WHAT THIS TASK INVOLVES:
Reproduce each of the following entries verbatim.

SUPPLIED DATA:
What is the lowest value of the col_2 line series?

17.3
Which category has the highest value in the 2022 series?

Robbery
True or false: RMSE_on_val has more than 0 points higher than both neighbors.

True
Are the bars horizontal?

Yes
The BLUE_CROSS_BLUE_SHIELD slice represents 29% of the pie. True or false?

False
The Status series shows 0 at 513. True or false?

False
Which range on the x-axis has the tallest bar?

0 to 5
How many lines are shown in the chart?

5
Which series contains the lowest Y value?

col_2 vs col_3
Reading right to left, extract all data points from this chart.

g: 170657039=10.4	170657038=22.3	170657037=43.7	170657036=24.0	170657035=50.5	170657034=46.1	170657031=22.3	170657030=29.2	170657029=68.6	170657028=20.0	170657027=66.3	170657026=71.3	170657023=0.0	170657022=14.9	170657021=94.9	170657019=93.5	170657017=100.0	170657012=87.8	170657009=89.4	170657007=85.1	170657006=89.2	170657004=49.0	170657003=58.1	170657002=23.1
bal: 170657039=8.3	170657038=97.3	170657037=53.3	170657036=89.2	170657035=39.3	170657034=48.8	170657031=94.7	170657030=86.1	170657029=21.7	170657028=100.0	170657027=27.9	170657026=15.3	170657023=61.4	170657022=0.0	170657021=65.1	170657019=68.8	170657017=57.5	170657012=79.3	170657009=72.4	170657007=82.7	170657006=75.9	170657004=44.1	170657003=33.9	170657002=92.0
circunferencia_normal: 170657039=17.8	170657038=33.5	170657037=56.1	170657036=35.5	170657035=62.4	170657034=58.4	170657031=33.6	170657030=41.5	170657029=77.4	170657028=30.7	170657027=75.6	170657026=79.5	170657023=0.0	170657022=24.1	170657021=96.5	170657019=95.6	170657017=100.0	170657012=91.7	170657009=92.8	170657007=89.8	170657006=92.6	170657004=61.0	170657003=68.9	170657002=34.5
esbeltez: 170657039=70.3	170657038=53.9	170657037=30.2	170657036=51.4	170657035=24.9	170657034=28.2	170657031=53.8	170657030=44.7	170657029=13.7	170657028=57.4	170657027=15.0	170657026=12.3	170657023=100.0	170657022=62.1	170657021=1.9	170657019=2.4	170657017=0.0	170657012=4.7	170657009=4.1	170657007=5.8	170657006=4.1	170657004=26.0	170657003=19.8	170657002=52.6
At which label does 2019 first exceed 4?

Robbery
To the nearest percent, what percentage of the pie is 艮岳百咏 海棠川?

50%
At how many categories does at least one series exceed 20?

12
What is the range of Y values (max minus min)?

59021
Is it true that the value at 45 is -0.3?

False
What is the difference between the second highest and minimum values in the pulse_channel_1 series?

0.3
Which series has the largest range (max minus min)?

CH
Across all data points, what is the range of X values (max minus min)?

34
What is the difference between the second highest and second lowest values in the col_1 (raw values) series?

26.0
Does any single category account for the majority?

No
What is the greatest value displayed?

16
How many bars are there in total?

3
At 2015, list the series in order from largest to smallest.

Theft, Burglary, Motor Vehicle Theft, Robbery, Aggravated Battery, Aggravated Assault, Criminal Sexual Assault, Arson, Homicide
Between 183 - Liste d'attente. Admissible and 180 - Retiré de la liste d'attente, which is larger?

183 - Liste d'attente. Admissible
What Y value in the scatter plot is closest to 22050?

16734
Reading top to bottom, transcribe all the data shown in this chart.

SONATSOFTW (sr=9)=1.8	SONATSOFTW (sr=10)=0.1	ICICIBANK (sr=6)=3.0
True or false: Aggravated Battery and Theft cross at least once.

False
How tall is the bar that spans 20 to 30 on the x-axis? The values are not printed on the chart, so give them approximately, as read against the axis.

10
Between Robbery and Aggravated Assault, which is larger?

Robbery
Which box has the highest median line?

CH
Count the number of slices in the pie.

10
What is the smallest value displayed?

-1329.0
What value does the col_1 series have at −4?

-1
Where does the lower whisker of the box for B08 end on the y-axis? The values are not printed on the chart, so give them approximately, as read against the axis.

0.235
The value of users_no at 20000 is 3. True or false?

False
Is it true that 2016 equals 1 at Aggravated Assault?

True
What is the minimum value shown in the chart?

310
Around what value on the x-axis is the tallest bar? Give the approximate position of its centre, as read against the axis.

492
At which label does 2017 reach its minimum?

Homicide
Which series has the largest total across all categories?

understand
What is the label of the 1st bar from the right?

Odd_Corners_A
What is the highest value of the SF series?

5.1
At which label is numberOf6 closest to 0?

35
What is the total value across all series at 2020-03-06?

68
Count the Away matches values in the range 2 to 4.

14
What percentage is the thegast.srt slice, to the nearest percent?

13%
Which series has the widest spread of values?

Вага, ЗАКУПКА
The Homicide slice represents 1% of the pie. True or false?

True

COMPLETED TASK:
What is the lowest value of the col_2 line series?

17.3
Which category has the highest value in the 2022 series?

Robbery
True or false: RMSE_on_val has more than 0 points higher than both neighbors.

True
Are the bars horizontal?

Yes
The BLUE_CROSS_BLUE_SHIELD slice represents 29% of the pie. True or false?

False
The Status series shows 0 at 513. True or false?

False
Which range on the x-axis has the tallest bar?

0 to 5
How many lines are shown in the chart?

5
Which series contains the lowest Y value?

col_2 vs col_3
Reading right to left, extract all data points from this chart.

g: 170657039=10.4	170657038=22.3	170657037=43.7	170657036=24.0	170657035=50.5	170657034=46.1	170657031=22.3	170657030=29.2	170657029=68.6	170657028=20.0	170657027=66.3	170657026=71.3	170657023=0.0	170657022=14.9	170657021=94.9	170657019=93.5	170657017=100.0	170657012=87.8	170657009=89.4	170657007=85.1	170657006=89.2	170657004=49.0	170657003=58.1	170657002=23.1
bal: 170657039=8.3	170657038=97.3	170657037=53.3	170657036=89.2	170657035=39.3	170657034=48.8	170657031=94.7	170657030=86.1	170657029=21.7	170657028=100.0	170657027=27.9	170657026=15.3	170657023=61.4	170657022=0.0	170657021=65.1	170657019=68.8	170657017=57.5	170657012=79.3	170657009=72.4	170657007=82.7	170657006=75.9	170657004=44.1	170657003=33.9	170657002=92.0
circunferencia_normal: 170657039=17.8	170657038=33.5	170657037=56.1	170657036=35.5	170657035=62.4	170657034=58.4	170657031=33.6	170657030=41.5	170657029=77.4	170657028=30.7	170657027=75.6	170657026=79.5	170657023=0.0	170657022=24.1	170657021=96.5	170657019=95.6	170657017=100.0	170657012=91.7	170657009=92.8	170657007=89.8	170657006=92.6	170657004=61.0	170657003=68.9	170657002=34.5
esbeltez: 170657039=70.3	170657038=53.9	170657037=30.2	170657036=51.4	170657035=24.9	170657034=28.2	170657031=53.8	170657030=44.7	170657029=13.7	170657028=57.4	170657027=15.0	170657026=12.3	170657023=100.0	170657022=62.1	170657021=1.9	170657019=2.4	170657017=0.0	170657012=4.7	170657009=4.1	170657007=5.8	170657006=4.1	170657004=26.0	170657003=19.8	170657002=52.6
At which label does 2019 first exceed 4?

Robbery
To the nearest percent, what percentage of the pie is 艮岳百咏 海棠川?

50%
At how many categories does at least one series exceed 20?

12
What is the range of Y values (max minus min)?

59021
Is it true that the value at 45 is -0.3?

False
What is the difference between the second highest and minimum values in the pulse_channel_1 series?

0.3
Which series has the largest range (max minus min)?

CH
Across all data points, what is the range of X values (max minus min)?

34
What is the difference between the second highest and second lowest values in the col_1 (raw values) series?

26.0
Does any single category account for the majority?

No
What is the greatest value displayed?

16
How many bars are there in total?

3
At 2015, list the series in order from largest to smallest.

Theft, Burglary, Motor Vehicle Theft, Robbery, Aggravated Battery, Aggravated Assault, Criminal Sexual Assault, Arson, Homicide
Between 183 - Liste d'attente. Admissible and 180 - Retiré de la liste d'attente, which is larger?

183 - Liste d'attente. Admissible
What Y value in the scatter plot is closest to 22050?

16734
Reading top to bottom, transcribe all the data shown in this chart.

SONATSOFTW (sr=9)=1.8	SONATSOFTW (sr=10)=0.1	ICICIBANK (sr=6)=3.0
True or false: Aggravated Battery and Theft cross at least once.

False
How tall is the bar that spans 20 to 30 on the x-axis? The values are not printed on the chart, so give them approximately, as read against the axis.

10
Between Robbery and Aggravated Assault, which is larger?

Robbery
Which box has the highest median line?

CH
Count the number of slices in the pie.

10
What is the smallest value displayed?

-1329.0
What value does the col_1 series have at −4?

-1
Where does the lower whisker of the box for B08 end on the y-axis? The values are not printed on the chart, so give them approximately, as read against the axis.

0.235
The value of users_no at 20000 is 3. True or false?

False
Is it true that 2016 equals 1 at Aggravated Assault?

True
What is the minimum value shown in the chart?

310
Around what value on the x-axis is the tallest bar? Give the approximate position of its centre, as read against the axis.

492
At which label does 2017 reach its minimum?

Homicide
Which series has the largest total across all categories?

understand
What is the label of the 1st bar from the right?

Odd_Corners_A
What is the highest value of the SF series?

5.1
At which label is numberOf6 closest to 0?

35
What is the total value across all series at 2020-03-06?

68
Count the Away matches values in the range 2 to 4.

14
What percentage is the thegast.srt slice, to the nearest percent?

13%
Which series has the widest spread of values?

Вага, ЗАКУПКА
The Homicide slice represents 1% of the pie. True or false?

True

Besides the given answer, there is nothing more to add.